### Goal of the exercise
All records below are to be duplicated exactly, with every picture excluded.

### Supplied entries
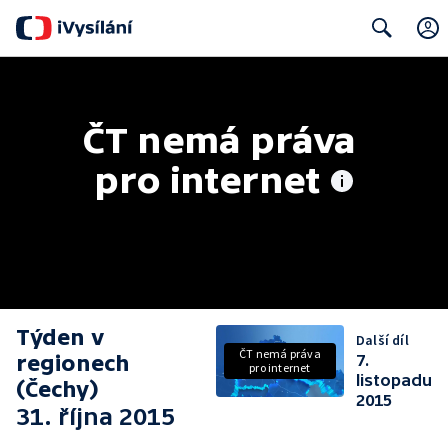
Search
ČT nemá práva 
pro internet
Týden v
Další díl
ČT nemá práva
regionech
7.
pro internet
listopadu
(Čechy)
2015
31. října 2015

### Your solution
Search
ČT nemá práva 
pro internet
Týden v
Další díl
ČT nemá práva
regionech
7.
pro internet
listopadu
(Čechy)
2015
31. října 2015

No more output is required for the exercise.